The wild dingo (Canis lupus dingo) is another kettle of fish. Being resident for as long as native peoples, as a species, it seems more at ecological peace with its environment, being particularly good at disposing of alien sheep! This new paper from Leila A. Brook, Christopher N. Johnson and Euan G. Ritchie of James Cook University, Deakin University and the University of Tasmania, all in Australia, proposes that the wild dingo is well able to control the predations of cats in the evening, when it is most likely to be active itself. Fox control is also likely.
It's called the top-down control of meso-predators, but it certainly gets on the cats' nerves. When dingoes are exterminated, the cats come out at night, according to the carefully set-up nine camera surveys carried out in Northern Australian rangeland properties. Leila Brook explained, "This design allowed us to measure the effects of predator control on dingoes, and test how reduced dingo numbers might affect feral cats."
The dingo was a dawn and dusk animal when uncontrolled, catching larger animals which were abundant at those times. When these dogs were shot or killed by 1080 poison baiting, they gave up the evening shift and only came out at dawn normally. This gave the cats the opportunity and they certainly had the inclination. On cam, the cats avoided areas where dingoes were locally common.
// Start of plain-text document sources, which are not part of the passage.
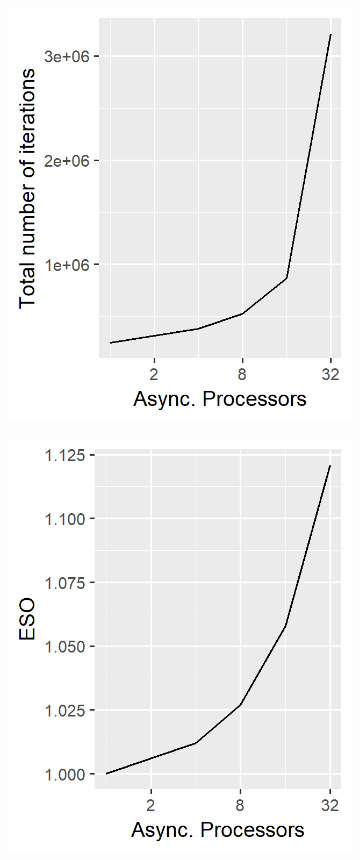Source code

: \begin{figure}
\begin{subfigure}{0.30\linewidth}
		\includegraphics[width=1.0\linewidth]{./chapters/05.pcdm/scalability/speedup_pcdm_iter.png}
	\end{subfigure}
	\begin{subfigure}{0.30\linewidth}
		\includegraphics[width=1.0\linewidth]{./chapters/05.pcdm/scalability/speedup_pcdm_eso.png}

\end{subfigure}
\end{figure}
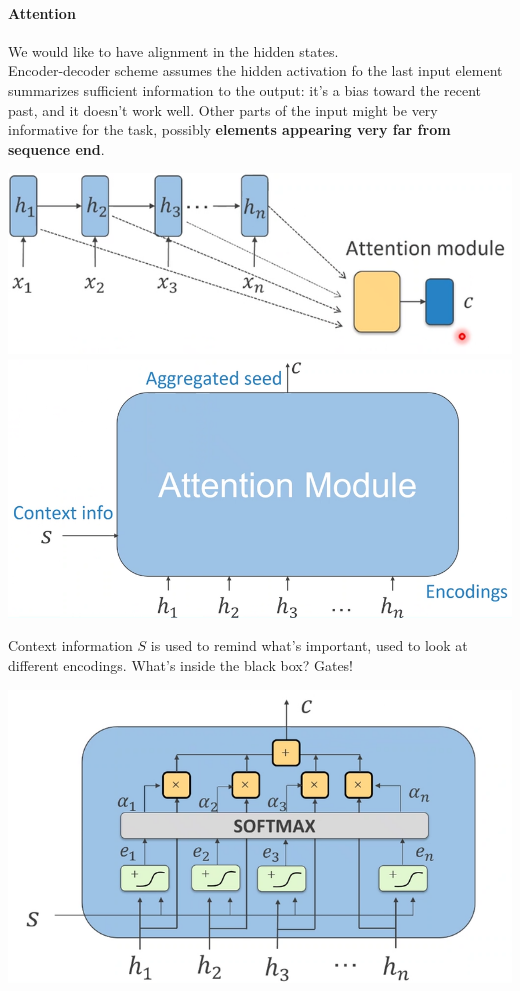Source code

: \documentclass[10pt]{report}
\begin{document}
\paragraph{Attention} We would like to have alignment in the hidden states.\\Encoder-decoder scheme assumes the hidden activation fo the last input element summarizes sufficient information to the output: it's a bias toward the recent past, and it doesn't work well. Other parts of the input might be very informative for the task, possibly \textbf{elements appearing very far from sequence end}.
\begin{center}
	\includegraphics[scale=0.5]{112.png}\\
	\includegraphics[scale=0.33]{113.png}
\end{center}
Context information $S$ is used to remind what's important, used to look at different encodings. What's inside the black box? Gates! 
\begin{center}
	\includegraphics[scale=0.5]{114.png}
\end{center}
\end{document}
This means the smaller prey survived better there, as dingoes were not interested in them. The native biodiversity would certainly be affected and we need now to know how much? The authors put forward the point that predator control might be doing much more than simply reducing numbers. It was adjusting the dingoes' behaviour to make it less effective as the top predator. To put it as plain as a pikestaff:
"Dingoes and feral cats both eat nocturnal mammals that come out at dusk. Where dingoes were left alone, they were mainly active in the evening and at dawn when they hunt wallabies and kangaroos. But dingo activity was much lower in the evening where dingoes were baited. Feral cats on the other hand, had higher activity levels in the evening in the baited areas, filling the time gap when dingo activity was low. This suggests they can take advantage of the reduced risk of dingo encounter, to hunt at an ideal time for finding and killing small mammals and nocturnal reptiles such as geckos."
Leila finishes her summary by saying that the "Top End," has suffered terrible declines in small mammals recently. These cats can be an obvious cause if many farmers are busily killing off another predator. The Journal of Applied Ecology published the paper. Thanks to the authors for such an instructive paper.